Start of Given data

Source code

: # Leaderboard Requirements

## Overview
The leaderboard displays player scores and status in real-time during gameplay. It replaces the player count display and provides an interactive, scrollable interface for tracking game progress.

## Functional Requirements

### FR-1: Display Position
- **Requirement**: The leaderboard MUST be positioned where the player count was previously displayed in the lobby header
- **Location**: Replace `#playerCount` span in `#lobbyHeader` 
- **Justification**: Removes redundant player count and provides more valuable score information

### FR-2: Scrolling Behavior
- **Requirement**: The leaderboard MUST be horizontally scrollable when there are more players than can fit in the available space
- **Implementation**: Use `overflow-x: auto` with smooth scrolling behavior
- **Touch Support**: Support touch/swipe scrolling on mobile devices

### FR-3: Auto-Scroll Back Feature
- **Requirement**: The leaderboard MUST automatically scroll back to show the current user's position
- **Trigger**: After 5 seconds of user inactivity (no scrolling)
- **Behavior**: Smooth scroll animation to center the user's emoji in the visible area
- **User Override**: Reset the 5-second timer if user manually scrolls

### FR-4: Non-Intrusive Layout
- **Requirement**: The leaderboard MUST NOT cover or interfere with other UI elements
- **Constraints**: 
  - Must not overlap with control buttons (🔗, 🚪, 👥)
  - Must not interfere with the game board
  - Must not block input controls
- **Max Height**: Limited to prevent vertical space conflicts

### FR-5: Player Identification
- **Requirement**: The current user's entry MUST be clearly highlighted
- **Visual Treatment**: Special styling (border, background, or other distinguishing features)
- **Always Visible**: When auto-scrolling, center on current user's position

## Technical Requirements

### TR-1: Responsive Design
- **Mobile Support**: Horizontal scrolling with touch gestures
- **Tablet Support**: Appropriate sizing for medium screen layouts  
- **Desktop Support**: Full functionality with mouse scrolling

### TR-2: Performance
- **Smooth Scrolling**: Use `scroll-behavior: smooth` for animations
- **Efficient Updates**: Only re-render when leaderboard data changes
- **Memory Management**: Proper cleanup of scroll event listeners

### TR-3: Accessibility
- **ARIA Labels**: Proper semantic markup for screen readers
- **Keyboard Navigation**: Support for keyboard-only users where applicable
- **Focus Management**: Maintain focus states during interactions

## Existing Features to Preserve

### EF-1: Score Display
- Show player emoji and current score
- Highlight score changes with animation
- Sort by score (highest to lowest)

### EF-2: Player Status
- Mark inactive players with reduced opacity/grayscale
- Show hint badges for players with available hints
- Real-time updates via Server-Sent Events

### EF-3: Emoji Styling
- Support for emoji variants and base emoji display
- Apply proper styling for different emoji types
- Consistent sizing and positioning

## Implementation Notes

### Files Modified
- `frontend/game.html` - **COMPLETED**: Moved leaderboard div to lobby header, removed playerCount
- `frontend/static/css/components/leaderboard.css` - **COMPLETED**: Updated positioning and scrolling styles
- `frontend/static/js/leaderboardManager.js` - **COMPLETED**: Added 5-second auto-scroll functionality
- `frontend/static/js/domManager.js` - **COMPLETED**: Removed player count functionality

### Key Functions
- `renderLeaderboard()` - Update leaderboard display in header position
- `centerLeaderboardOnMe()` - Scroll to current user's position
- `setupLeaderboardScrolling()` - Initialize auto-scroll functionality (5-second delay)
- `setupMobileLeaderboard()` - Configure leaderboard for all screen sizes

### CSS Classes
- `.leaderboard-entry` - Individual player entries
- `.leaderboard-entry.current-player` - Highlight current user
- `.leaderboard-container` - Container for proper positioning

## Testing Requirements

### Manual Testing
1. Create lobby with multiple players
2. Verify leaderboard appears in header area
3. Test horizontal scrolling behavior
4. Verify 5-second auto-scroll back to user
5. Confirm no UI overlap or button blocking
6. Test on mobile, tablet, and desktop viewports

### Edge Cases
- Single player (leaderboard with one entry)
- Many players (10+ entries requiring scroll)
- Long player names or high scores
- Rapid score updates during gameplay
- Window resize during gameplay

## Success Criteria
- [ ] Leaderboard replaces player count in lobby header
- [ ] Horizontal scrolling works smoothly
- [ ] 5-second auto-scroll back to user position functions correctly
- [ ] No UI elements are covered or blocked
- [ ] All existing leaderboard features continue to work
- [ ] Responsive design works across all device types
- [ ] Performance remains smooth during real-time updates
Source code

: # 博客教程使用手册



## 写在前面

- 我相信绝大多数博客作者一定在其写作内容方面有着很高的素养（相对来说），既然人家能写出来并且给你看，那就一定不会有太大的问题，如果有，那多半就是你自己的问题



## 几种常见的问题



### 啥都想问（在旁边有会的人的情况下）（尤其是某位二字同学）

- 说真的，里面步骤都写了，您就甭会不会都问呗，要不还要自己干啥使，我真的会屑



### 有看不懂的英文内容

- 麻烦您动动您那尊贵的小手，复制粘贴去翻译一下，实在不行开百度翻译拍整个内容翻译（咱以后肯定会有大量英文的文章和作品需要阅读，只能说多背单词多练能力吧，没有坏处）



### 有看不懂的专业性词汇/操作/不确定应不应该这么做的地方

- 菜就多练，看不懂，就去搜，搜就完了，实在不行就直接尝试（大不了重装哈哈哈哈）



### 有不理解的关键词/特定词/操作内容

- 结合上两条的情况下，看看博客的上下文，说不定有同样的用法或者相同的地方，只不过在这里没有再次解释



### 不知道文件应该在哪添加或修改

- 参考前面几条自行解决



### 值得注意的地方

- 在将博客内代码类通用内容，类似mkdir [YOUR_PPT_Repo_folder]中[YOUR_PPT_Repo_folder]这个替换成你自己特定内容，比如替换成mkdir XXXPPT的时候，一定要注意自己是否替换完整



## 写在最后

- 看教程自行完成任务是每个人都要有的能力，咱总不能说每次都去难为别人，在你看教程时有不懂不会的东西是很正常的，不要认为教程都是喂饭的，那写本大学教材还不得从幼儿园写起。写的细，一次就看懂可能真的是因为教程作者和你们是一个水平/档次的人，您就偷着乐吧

End of Given data

§ Instruction
Your task is to retype the records above exactly.

§ Result
Source code

: # Leaderboard Requirements

## Overview
The leaderboard displays player scores and status in real-time during gameplay. It replaces the player count display and provides an interactive, scrollable interface for tracking game progress.

## Functional Requirements

### FR-1: Display Position
- **Requirement**: The leaderboard MUST be positioned where the player count was previously displayed in the lobby header
- **Location**: Replace `#playerCount` span in `#lobbyHeader` 
- **Justification**: Removes redundant player count and provides more valuable score information

### FR-2: Scrolling Behavior
- **Requirement**: The leaderboard MUST be horizontally scrollable when there are more players than can fit in the available space
- **Implementation**: Use `overflow-x: auto` with smooth scrolling behavior
- **Touch Support**: Support touch/swipe scrolling on mobile devices

### FR-3: Auto-Scroll Back Feature
- **Requirement**: The leaderboard MUST automatically scroll back to show the current user's position
- **Trigger**: After 5 seconds of user inactivity (no scrolling)
- **Behavior**: Smooth scroll animation to center the user's emoji in the visible area
- **User Override**: Reset the 5-second timer if user manually scrolls

### FR-4: Non-Intrusive Layout
- **Requirement**: The leaderboard MUST NOT cover or interfere with other UI elements
- **Constraints**: 
  - Must not overlap with control buttons (🔗, 🚪, 👥)
  - Must not interfere with the game board
  - Must not block input controls
- **Max Height**: Limited to prevent vertical space conflicts

### FR-5: Player Identification
- **Requirement**: The current user's entry MUST be clearly highlighted
- **Visual Treatment**: Special styling (border, background, or other distinguishing features)
- **Always Visible**: When auto-scrolling, center on current user's position

## Technical Requirements

### TR-1: Responsive Design
- **Mobile Support**: Horizontal scrolling with touch gestures
- **Tablet Support**: Appropriate sizing for medium screen layouts  
- **Desktop Support**: Full functionality with mouse scrolling

### TR-2: Performance
- **Smooth Scrolling**: Use `scroll-behavior: smooth` for animations
- **Efficient Updates**: Only re-render when leaderboard data changes
- **Memory Management**: Proper cleanup of scroll event listeners

### TR-3: Accessibility
- **ARIA Labels**: Proper semantic markup for screen readers
- **Keyboard Navigation**: Support for keyboard-only users where applicable
- **Focus Management**: Maintain focus states during interactions

## Existing Features to Preserve

### EF-1: Score Display
- Show player emoji and current score
- Highlight score changes with animation
- Sort by score (highest to lowest)

### EF-2: Player Status
- Mark inactive players with reduced opacity/grayscale
- Show hint badges for players with available hints
- Real-time updates via Server-Sent Events

### EF-3: Emoji Styling
- Support for emoji variants and base emoji display
- Apply proper styling for different emoji types
- Consistent sizing and positioning

## Implementation Notes

### Files Modified
- `frontend/game.html` - **COMPLETED**: Moved leaderboard div to lobby header, removed playerCount
- `frontend/static/css/components/leaderboard.css` - **COMPLETED**: Updated positioning and scrolling styles
- `frontend/static/js/leaderboardManager.js` - **COMPLETED**: Added 5-second auto-scroll functionality
- `frontend/static/js/domManager.js` - **COMPLETED**: Removed player count functionality

### Key Functions
- `renderLeaderboard()` - Update leaderboard display in header position
- `centerLeaderboardOnMe()` - Scroll to current user's position
- `setupLeaderboardScrolling()` - Initialize auto-scroll functionality (5-second delay)
- `setupMobileLeaderboard()` - Configure leaderboard for all screen sizes

### CSS Classes
- `.leaderboard-entry` - Individual player entries
- `.leaderboard-entry.current-player` - Highlight current user
- `.leaderboard-container` - Container for proper positioning

## Testing Requirements

### Manual Testing
1. Create lobby with multiple players
2. Verify leaderboard appears in header area
3. Test horizontal scrolling behavior
4. Verify 5-second auto-scroll back to user
5. Confirm no UI overlap or button blocking
6. Test on mobile, tablet, and desktop viewports

### Edge Cases
- Single player (leaderboard with one entry)
- Many players (10+ entries requiring scroll)
- Long player names or high scores
- Rapid score updates during gameplay
- Window resize during gameplay

## Success Criteria
- [ ] Leaderboard replaces player count in lobby header
- [ ] Horizontal scrolling works smoothly
- [ ] 5-second auto-scroll back to user position functions correctly
- [ ] No UI elements are covered or blocked
- [ ] All existing leaderboard features continue to work
- [ ] Responsive design works across all device types
- [ ] Performance remains smooth during real-time updates
Source code

: # 博客教程使用手册



## 写在前面

- 我相信绝大多数博客作者一定在其写作内容方面有着很高的素养（相对来说），既然人家能写出来并且给你看，那就一定不会有太大的问题，如果有，那多半就是你自己的问题



## 几种常见的问题



### 啥都想问（在旁边有会的人的情况下）（尤其是某位二字同学）

- 说真的，里面步骤都写了，您就甭会不会都问呗，要不还要自己干啥使，我真的会屑



### 有看不懂的英文内容

- 麻烦您动动您那尊贵的小手，复制粘贴去翻译一下，实在不行开百度翻译拍整个内容翻译（咱以后肯定会有大量英文的文章和作品需要阅读，只能说多背单词多练能力吧，没有坏处）



### 有看不懂的专业性词汇/操作/不确定应不应该这么做的地方

- 菜就多练，看不懂，就去搜，搜就完了，实在不行就直接尝试（大不了重装哈哈哈哈）



### 有不理解的关键词/特定词/操作内容

- 结合上两条的情况下，看看博客的上下文，说不定有同样的用法或者相同的地方，只不过在这里没有再次解释



### 不知道文件应该在哪添加或修改

- 参考前面几条自行解决



### 值得注意的地方

- 在将博客内代码类通用内容，类似mkdir [YOUR_PPT_Repo_folder]中[YOUR_PPT_Repo_folder]这个替换成你自己特定内容，比如替换成mkdir XXXPPT的时候，一定要注意自己是否替换完整



## 写在最后

- 看教程自行完成任务是每个人都要有的能力，咱总不能说每次都去难为别人，在你看教程时有不懂不会的东西是很正常的，不要认为教程都是喂饭的，那写本大学教材还不得从幼儿园写起。写的细，一次就看懂可能真的是因为教程作者和你们是一个水平/档次的人，您就偷着乐吧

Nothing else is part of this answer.